Hopefully you know about AGU’s new Data Policy. I have a previous post about it. A big question that has come up about this is the availability of code.
The policy, located here:
has this line in it:
- “New code/computer software used to generate results or analyses reported in the paper.”
The availability of “code” comes at several levels: it could mean the code used to actually make the plot (e.g., the short IDL script), or it could mean the first-principles code that the authors used to make the “numerical data” (e.g., the complicated set of FORTRAN files). While both ends of the spectrum pose issues, it is the latter, bigger request that raises the biggest concern. This is a very sensitive issue for some in our community.
For me, it is about reproducibility. Scientific advancement is based on the ability of others to reproduce your results and verify the accuracy of the analysis and therefore the robustness of the finding. Towards this, it would be great if everything were open source and available for public scrutiny. In reality, though, your code is your intellectual property and the copyright on it is probably held by your company, university, or institute. The code might be (and usually is, these days) a large collaborative effort rather than a single person’s work, making it awkward for one of them (the author of a paper using the code) to provide access without the other code authors’ consent. Plus, the author of the code might want to restrict access to the source files so that they have a competitive advantage on proposals for funding. In addition, if you are basing your paper on results from the Community Coordinated Modeling Center, then you might not even have access to the original code.
It has been argued to me that a scientific code is a lot like a scientific instrument. It is not required to share the actual instrument that collected the data, only the data itself.
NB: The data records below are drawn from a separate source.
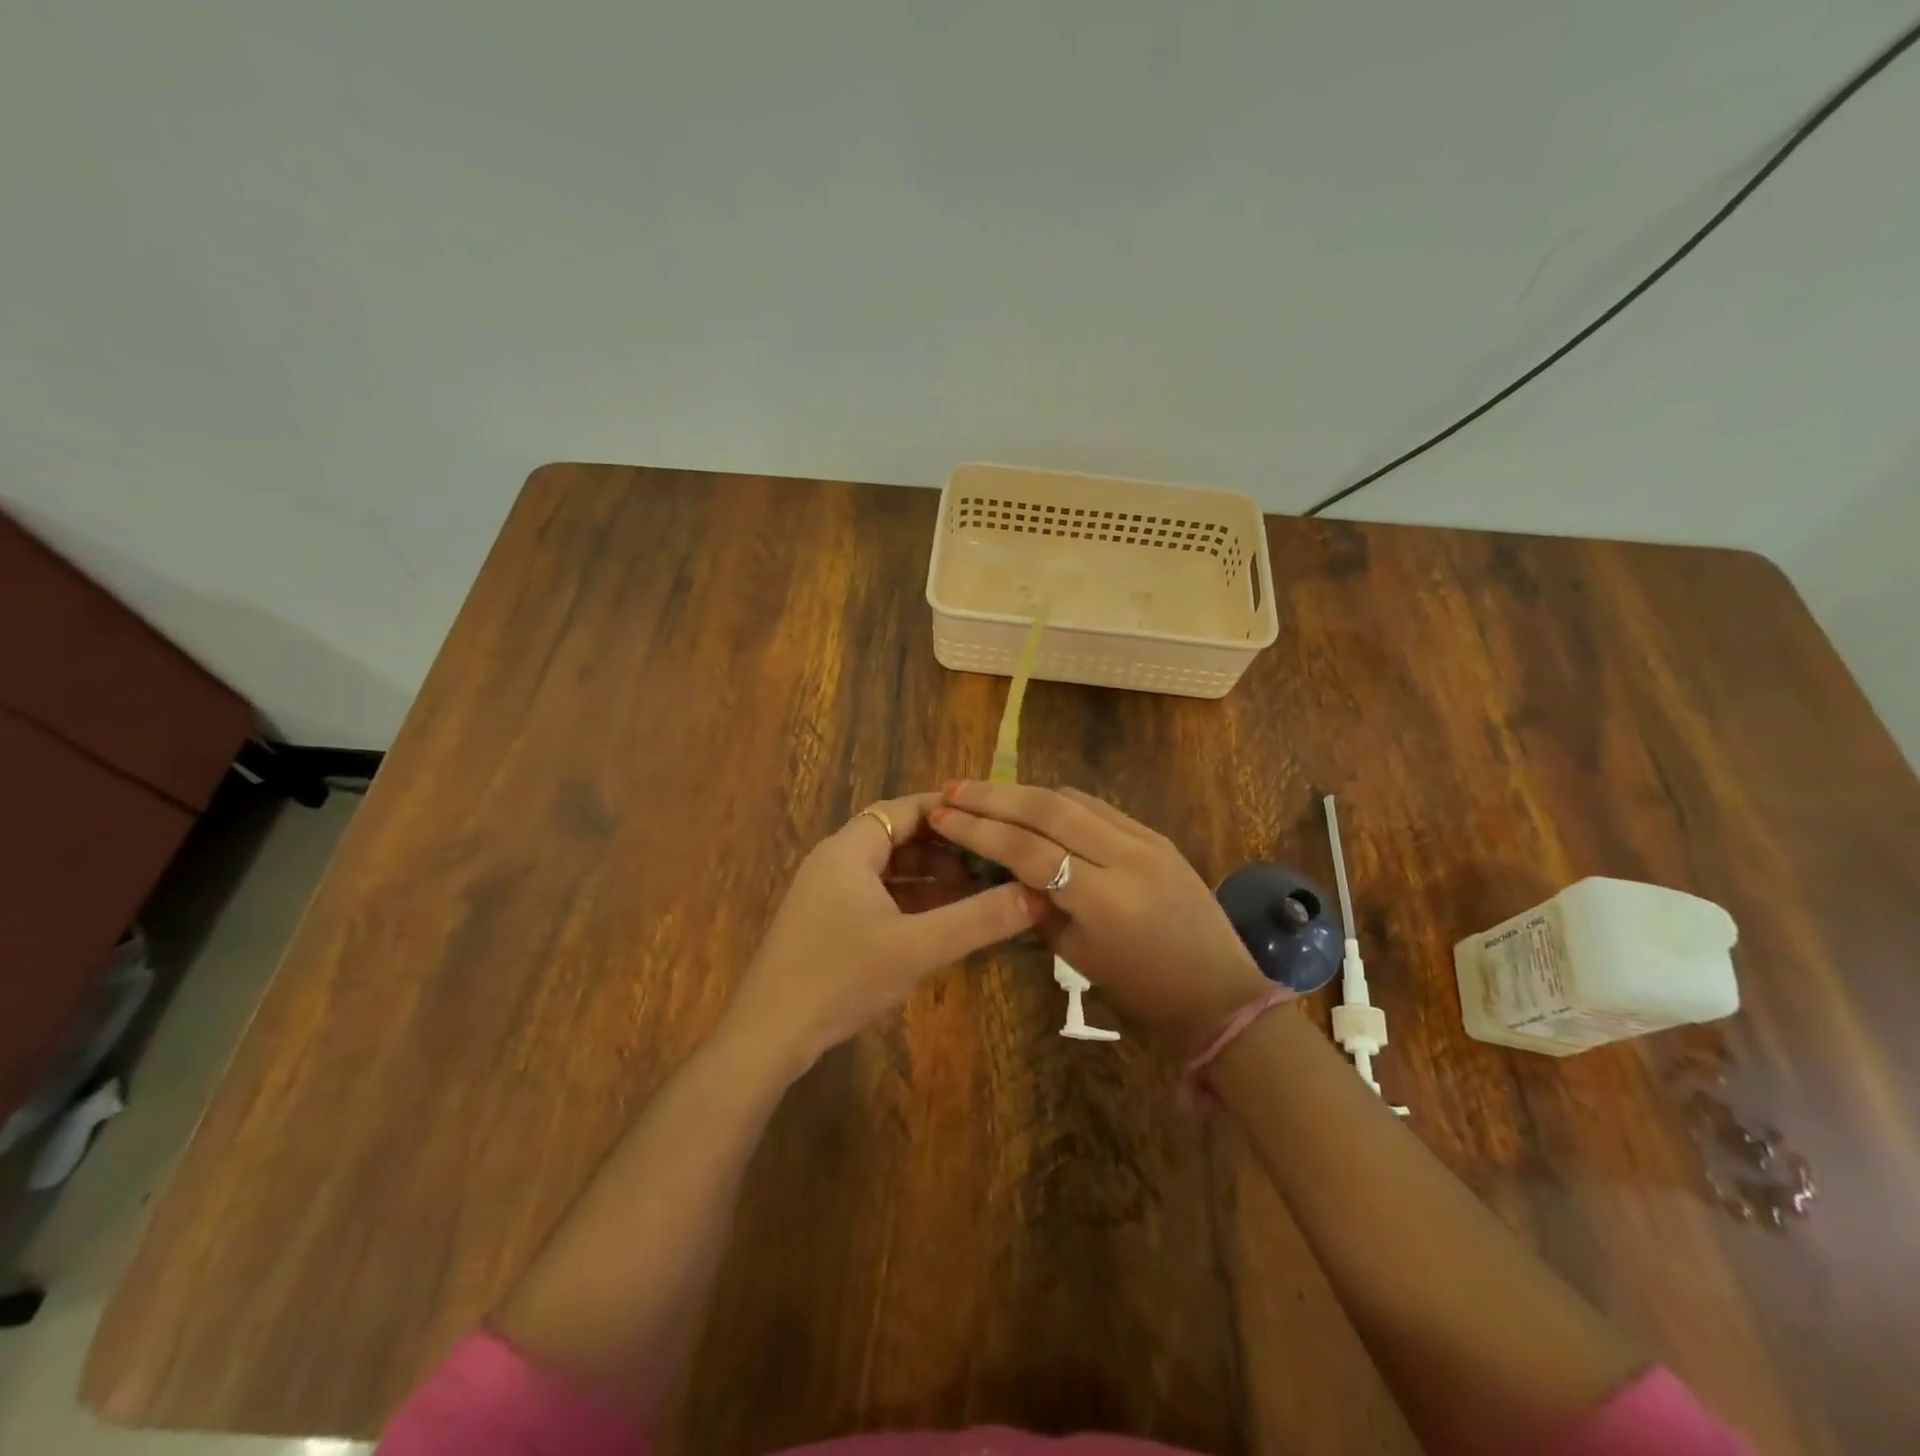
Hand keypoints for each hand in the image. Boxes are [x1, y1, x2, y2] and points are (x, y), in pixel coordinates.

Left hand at [724, 793, 1047, 1072]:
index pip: (905, 809)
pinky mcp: (826, 924)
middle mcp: (835, 861)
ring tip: (976, 892)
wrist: (767, 1037)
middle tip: (992, 862)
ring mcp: (827, 894)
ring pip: (888, 871)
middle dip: (946, 848)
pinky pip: (877, 897)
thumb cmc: (840, 978)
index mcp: (849, 850)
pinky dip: (909, 902)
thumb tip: (1036, 896)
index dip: (950, 811)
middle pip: (898, 838)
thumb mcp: (916, 948)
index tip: (993, 821)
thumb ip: (977, 920)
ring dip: (929, 878)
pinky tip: (940, 923)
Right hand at [930, 781, 1268, 1055]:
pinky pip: (1098, 807)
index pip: (1027, 849)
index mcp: (1102, 899)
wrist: (1220, 993)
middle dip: (994, 795)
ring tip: (984, 792)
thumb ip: (1038, 906)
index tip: (942, 816)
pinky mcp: (1157, 834)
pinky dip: (1059, 802)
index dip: (978, 830)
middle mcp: (1125, 856)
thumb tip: (1005, 868)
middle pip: (1047, 809)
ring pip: (1072, 799)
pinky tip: (1034, 805)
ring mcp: (1146, 839)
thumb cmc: (1142, 993)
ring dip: (1024, 792)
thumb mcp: (1077, 956)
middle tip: (953, 788)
Therefore, the numerical code used to produce the “numerical data” should not be required to be public, just the output from the code. This point is made especially clear for those using CCMC output for their study. In general, I agree with this assessment.
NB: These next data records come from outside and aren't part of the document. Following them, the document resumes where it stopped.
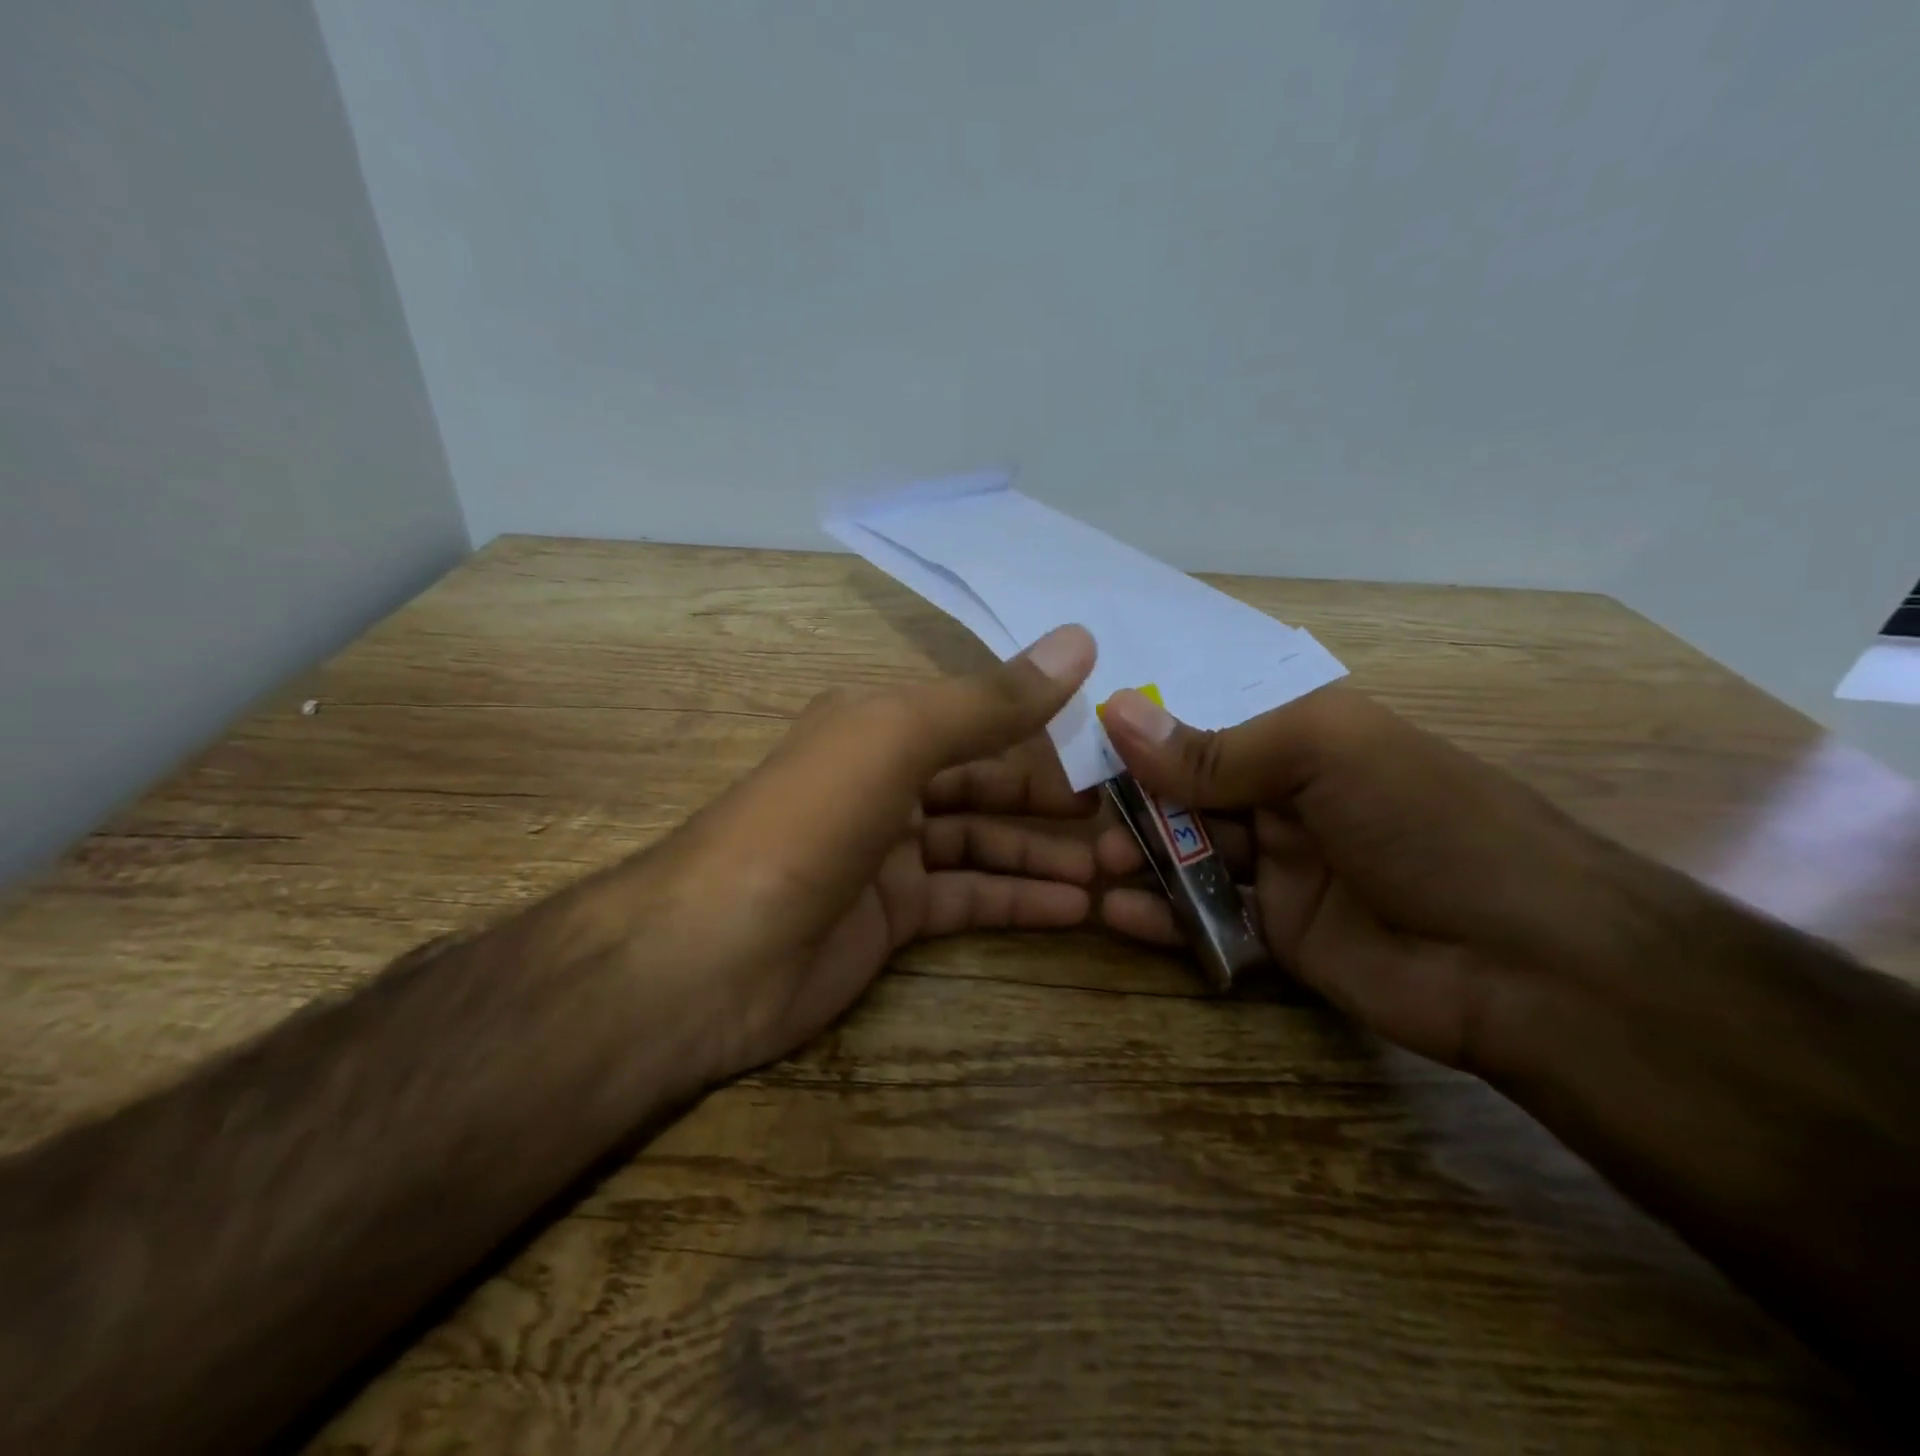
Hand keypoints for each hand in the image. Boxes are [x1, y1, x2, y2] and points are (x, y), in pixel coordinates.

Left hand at [650, 625, 1099, 1080]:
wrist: (716, 954)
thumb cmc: (811, 821)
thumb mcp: (900, 740)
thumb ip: (991, 700)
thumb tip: (1081, 640)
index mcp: (880, 724)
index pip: (979, 715)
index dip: (1043, 726)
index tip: (1110, 744)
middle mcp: (885, 780)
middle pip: (986, 780)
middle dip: (1052, 798)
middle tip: (1124, 816)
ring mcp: (889, 852)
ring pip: (983, 842)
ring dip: (1045, 853)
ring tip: (1118, 868)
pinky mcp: (892, 916)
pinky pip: (969, 898)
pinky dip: (1019, 901)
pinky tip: (1076, 908)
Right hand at [1096, 684, 1627, 1075]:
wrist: (1530, 966)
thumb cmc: (1428, 826)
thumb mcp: (1324, 758)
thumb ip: (1215, 748)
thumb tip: (1116, 711)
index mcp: (1304, 742)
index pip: (1205, 726)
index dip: (1146, 734)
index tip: (1083, 746)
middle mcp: (1289, 799)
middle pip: (1190, 793)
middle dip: (1137, 805)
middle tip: (1087, 823)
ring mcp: (1284, 869)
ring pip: (1193, 854)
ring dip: (1142, 858)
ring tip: (1097, 869)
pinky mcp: (1281, 934)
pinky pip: (1207, 917)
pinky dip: (1162, 916)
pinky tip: (1119, 916)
However, before the data analysis papers appear in journals, the instrument is usually written up with a detailed description paper, or series of papers, somewhere, and perhaps also patents for specific parts. Furthermore, the calibration and processing software is extensively tested and usually available to those that ask for it.
What I am getting to is this: like scientific instrument, numerical models on which scientific findings are based need to be thoroughly tested and verified. Such model description and verification presentations could be within a “research article” JGR-Space Physics paper as a lengthy methodology section, it could be its own paper in JGR-Space within the “Technical Reports: Methods” category, or could be published elsewhere like Journal of Computational Physics, Geoscientific Model Development, or in the near future in AGU’s new journal Earth and Space Science. That is, the “instrument” used to produce the “data” needs to be adequately described and tested so that readers know the “data” is trustworthy. I think that the code itself, though, does not need to be made public, just like the actual instrument (or its technical design documents) do not need to be made public.
The best verification, however, is to make the model available and let others examine and assess the source code. So, I urge you to release your model to the world. At the very least, share it with a colleague and have another set of eyes scrutinize it.
Until we are told or decide otherwise, this will be the implementation of the “code” part of the Data Policy for JGR-Space Physics.